FDA awards Breakthrough Device Designation to the NovoTTF-200T™ System for Advanced Liver Cancer

Novocure has been offered a breakthrough designation from the FDA for the company’s devices zeroed in on aggressive liver cancer.

Following final results in July from a phase 2 pilot study, Novocure intends to move its therapy into an additional phase 2 trial as a first-line option for unresectable or metastatic tumors when given in combination with Tecentriq (atezolizumab) and Avastin (bevacizumab).

It is worn as a patch over the skin; the electric fields hamper the division and reproduction of cancer cells of a particular size while decreasing their effects on healthy cells.

Novocure CEO Asaf Danziger said in a statement that their data hints (Tumor Treating Fields) have the potential to extend survival in this, particularly aggressive disease. They are working closely with trial investigators and intend to start a randomized controlled trial studying TTFields in combination with atezolizumab and bevacizumab as soon as possible.

The company’s finished phase 2 pilot study of liver cancer patients combined its devices with sorafenib.

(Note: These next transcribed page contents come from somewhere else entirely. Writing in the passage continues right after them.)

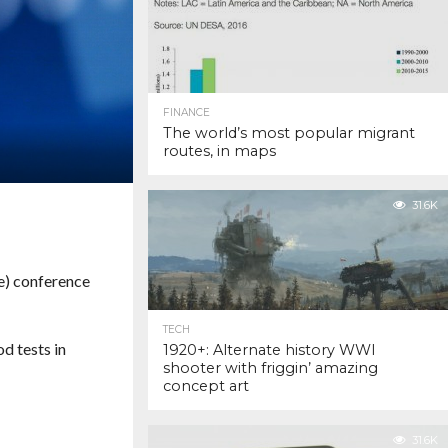
FINANCE
The world’s most popular migrant
routes, in maps
31.6K
e) conference
TECH
d tests in
1920+: Alternate history WWI
shooter with friggin’ amazing
concept art
31.6K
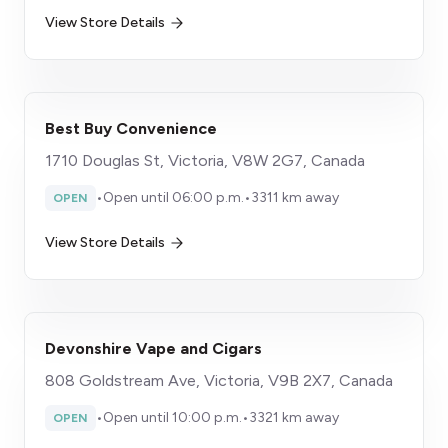
View Store Details
Best Buy Convenience
​1710 Douglas St, Victoria, V8W 2G7, Canada
•
Open until 06:00 p.m.
•
3311 km away
OPEN
View Store Details
Devonshire Vape and Cigars
808 Goldstream Ave, Victoria, V9B 2X7, Canada
•
Open until 10:00 p.m.
•
3321 km away
OPEN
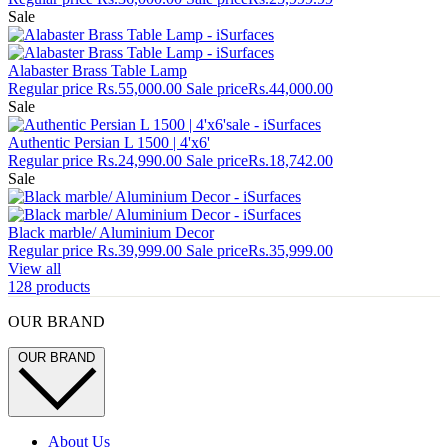
Sale
Alabaster Brass Table Lamp
Regular price
Rs.55,000.00
Sale price
Rs.44,000.00
Sale
Authentic Persian L 1500 | 4'x6'
Regular price
Rs.24,990.00
Sale price
Rs.18,742.00
Sale
Black marble/ Aluminium Decor
Regular price
Rs.39,999.00
Sale price
Rs.35,999.00
View all
128 products
OUR BRAND
OUR BRAND
About Us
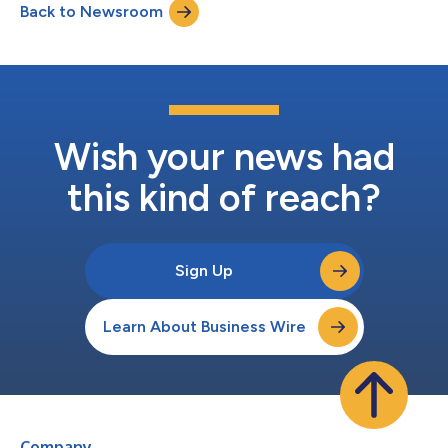
Back to Newsroom
into the Voya Multi-Manager Emerging Markets Equity Fund
(TICKER: IEMLX), an open-end m...
Wish your news had
this kind of reach?
Sign Up
Learn About Business Wire
Company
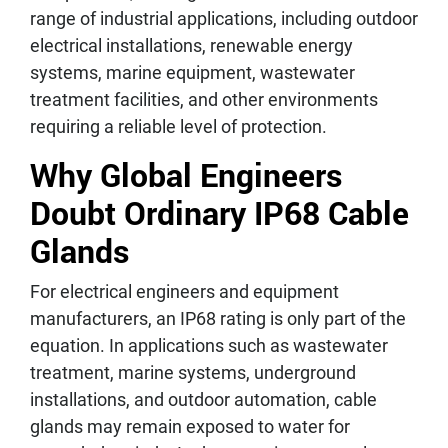
range of industrial applications, including outdoor
electrical installations, renewable energy
systems, marine equipment, wastewater
treatment facilities, and other environments
requiring a reliable level of protection.
Why Global Engineers
Doubt Ordinary IP68 Cable
Glands
For electrical engineers and equipment
manufacturers, an IP68 rating is only part of the
equation. In applications such as wastewater
treatment, marine systems, underground
installations, and outdoor automation, cable
glands may remain exposed to water for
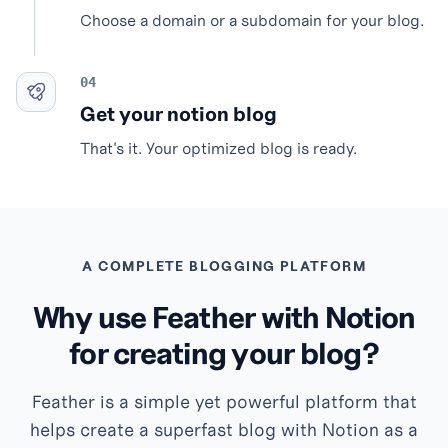
Choose a domain or a subdomain for your blog.
Get your notion blog
That's it. Your optimized blog is ready.
A COMPLETE BLOGGING PLATFORM
Why use Feather with Notion
for creating your blog?
Feather is a simple yet powerful platform that
helps create a superfast blog with Notion as a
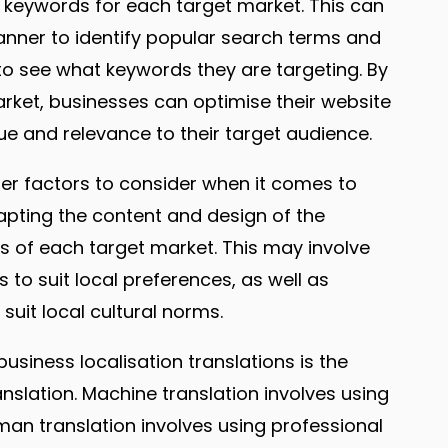
t keywords for each target market. This can
anner to identify popular search terms and
to see what keywords they are targeting. By
rket, businesses can optimise their website
ue and relevance to their target audience.
ther factors to consider when it comes to
dapting the content and design of the
ces of each target market. This may involve
to suit local preferences, as well as
uit local cultural norms.
siness localisation translations is the
lation. Machine translation involves using
man translation involves using professional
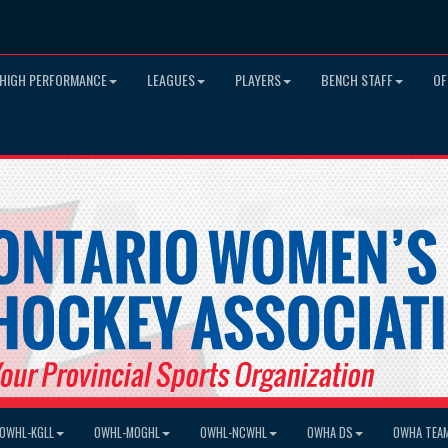
HIGH PERFORMANCE
LEAGUES
PLAYERS
BENCH STAFF
OF
OWHL-KGLL
OWHL-MOGHL
OWHL-NCWHL
OWHA DS
OWHA TEA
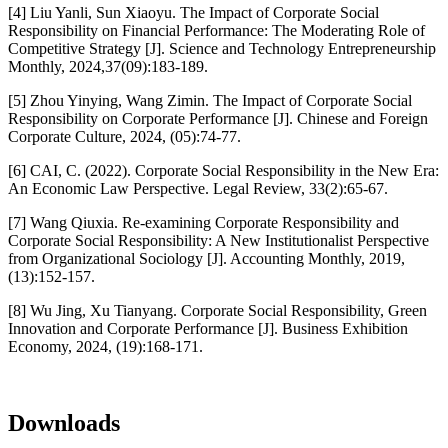
[4] Liu Yanli, Sun Xiaoyu. The Impact of Corporate Social
Responsibility on Financial Performance: The Moderating Role of
Competitive Strategy [J]. Science and Technology Entrepreneurship
Monthly, 2024,37(09):183-189.
[5] Zhou Yinying, Wang Zimin. The Impact of Corporate Social
Responsibility on Corporate Performance [J]. Chinese and Foreign
Corporate Culture, 2024, (05):74-77.
[6] CAI, C. (2022). Corporate Social Responsibility in the New Era:
An Economic Law Perspective. Legal Review, 33(2):65-67.
[7] Wang Qiuxia. Re-examining Corporate Responsibility and
Corporate Social Responsibility: A New Institutionalist Perspective
from Organizational Sociology [J]. Accounting Monthly, 2019,
(13):152-157.
[8] Wu Jing, Xu Tianyang. Corporate Social Responsibility, Green
Innovation and Corporate Performance [J]. Business Exhibition
Economy, 2024, (19):168-171.
Downloads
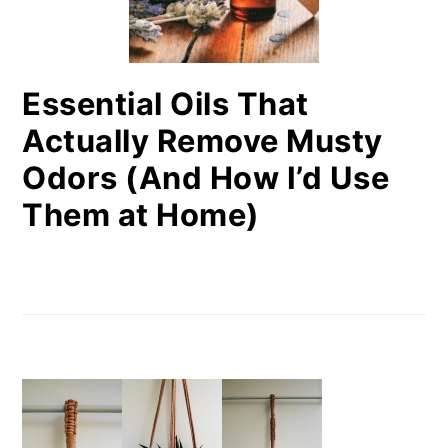
Essential Oils That
Actually Remove Musty
Odors (And How I’d Use
Them at Home)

Among the 11 patients who completed 12 weeks of treatment, 10 showed disease control, while two participants saw their tumors contract.

Novocure is also evaluating the therapy in non-small cell lung cancer. This past April, the company was given the green light from the FDA to move ahead with a phase 2 clinical trial combining the electric fields with Keytruda (pembrolizumab) in the first-line setting. The study has at least five sites actively enrolling participants.